RECORDS PROVIDED: Begin

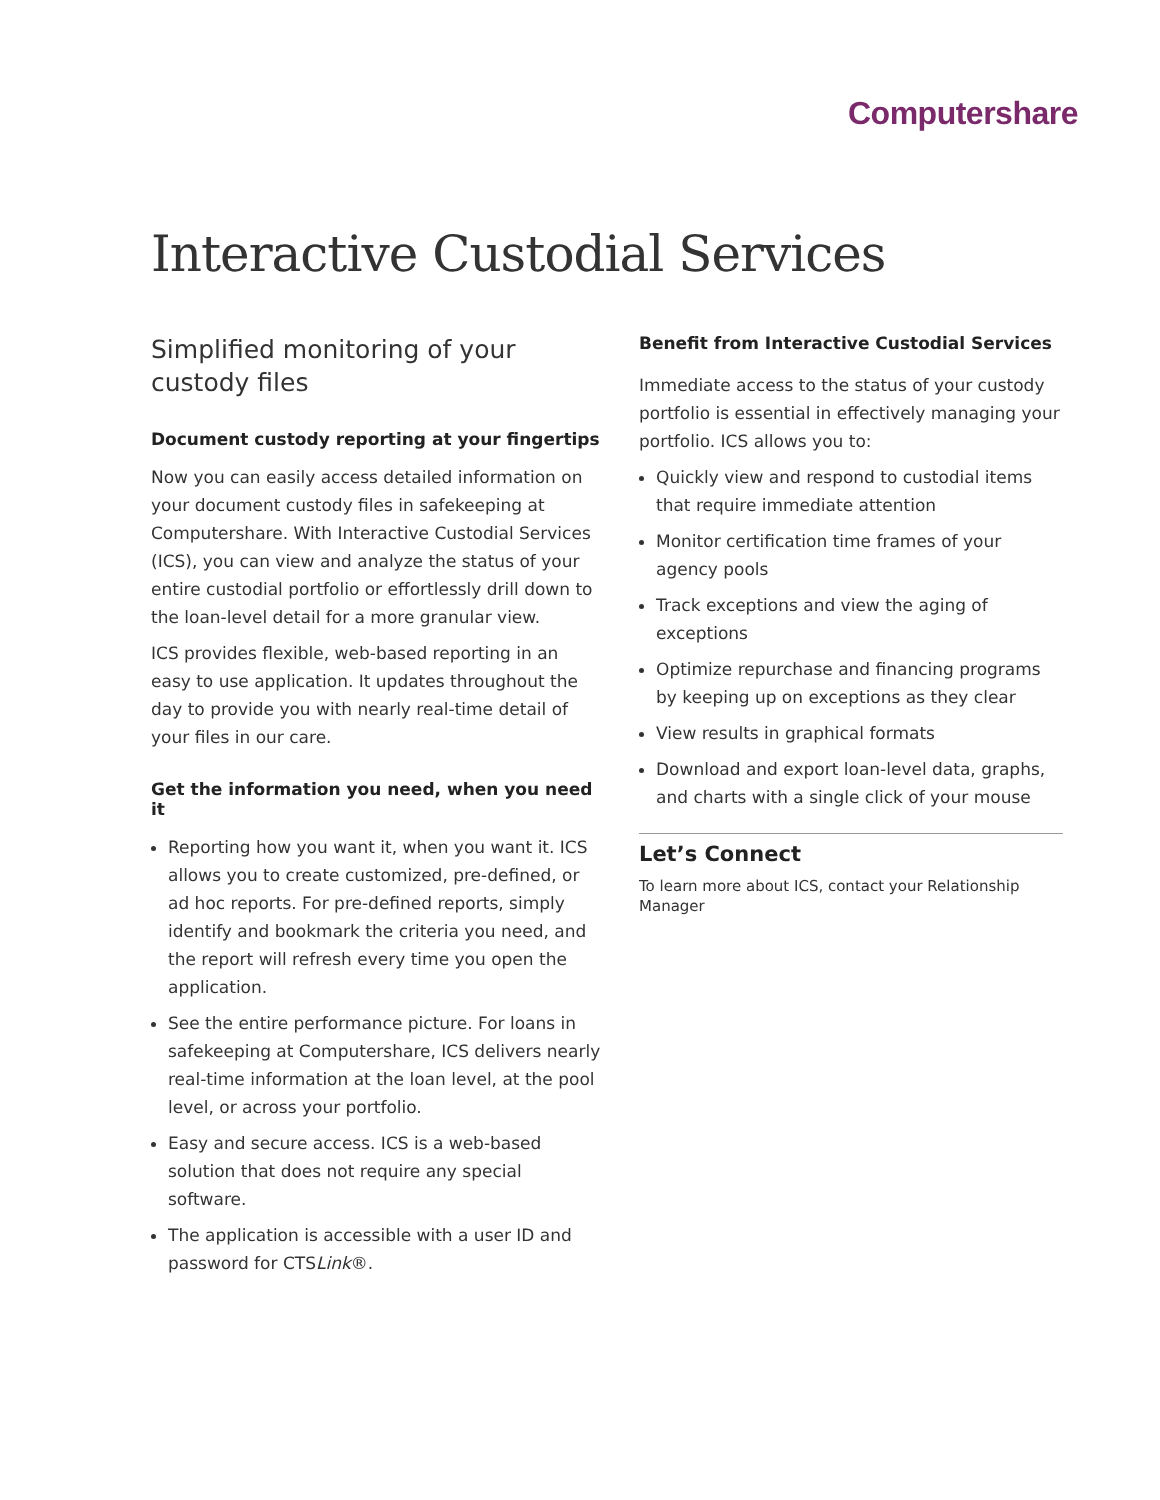Computershare
Interactive Custodial Services
Simplified monitoring of your custody files
Document custody reporting at your fingertips
Now you can easily access detailed information on your document custody files in safekeeping at Computershare. With Interactive Custodial Services (ICS), you can view and analyze the status of your entire custodial portfolio or effortlessly drill down to the loan-level detail for a more granular view.
ICS provides flexible, web-based reporting in an easy to use application. It updates throughout the day to provide you with nearly real-time detail of your files in our care.
Get the information you need, when you need it
Reporting how you want it, when you want it. ICS allows you to create customized, pre-defined, or ad hoc reports. For pre-defined reports, simply identify and bookmark the criteria you need, and the report will refresh every time you open the application.
See the entire performance picture. For loans in safekeeping at Computershare, ICS delivers nearly real-time information at the loan level, at the pool level, or across your portfolio.
Easy and secure access. ICS is a web-based solution that does not require any special software.
The application is accessible with a user ID and password for CTSLink®.
Benefit from Interactive Custodial Services
Immediate access to the status of your custody portfolio is essential in effectively managing your portfolio. ICS allows you to:
Quickly view and respond to custodial items that require immediate attention
Monitor certification time frames of your agency pools
Track exceptions and view the aging of exceptions
Optimize repurchase and financing programs by keeping up on exceptions as they clear
View results in graphical formats
Download and export loan-level data, graphs, and charts with a single click of your mouse
Let’s Connect
To learn more about ICS, contact your Relationship Manager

RECORDS PROVIDED: End

#### ACTIVITY
Set every record down verbatim. No pictures belong in the copy.

#### SOLUTION
Computershare
Interactive Custodial Services
Simplified monitoring of your custody files
Document custody reporting at your fingertips
Now you can easily access detailed information on your document custody files in safekeeping at Computershare. With Interactive Custodial Services (ICS), you can view and analyze the status of your entire custodial portfolio or effortlessly drill down to the loan-level detail for a more granular view.
ICS provides flexible, web-based reporting in an easy to use application. It updates throughout the day to provide you with nearly real-time detail of your files in our care.
Get the information you need, when you need it
Reporting how you want it, when you want it. ICS allows you to create customized, pre-defined, or ad hoc reports. For pre-defined reports, simply identify and bookmark the criteria you need, and the report will refresh every time you open the application.
See the entire performance picture. For loans in safekeeping at Computershare, ICS delivers nearly real-time information at the loan level, at the pool level, or across your portfolio.
Easy and secure access. ICS is a web-based solution that does not require any special software.
The application is accessible with a user ID and password for CTSLink®.
Benefit from Interactive Custodial Services
Immediate access to the status of your custody portfolio is essential in effectively managing your portfolio. ICS allows you to:
Quickly view and respond to custodial items that require immediate attention
Monitor certification time frames of your agency pools
Track exceptions and view the aging of exceptions
Optimize repurchase and financing programs by keeping up on exceptions as they clear
View results in graphical formats
Download and export loan-level data, graphs, and charts with a single click of your mouse
Let’s Connect
To learn more about ICS, contact your Relationship Manager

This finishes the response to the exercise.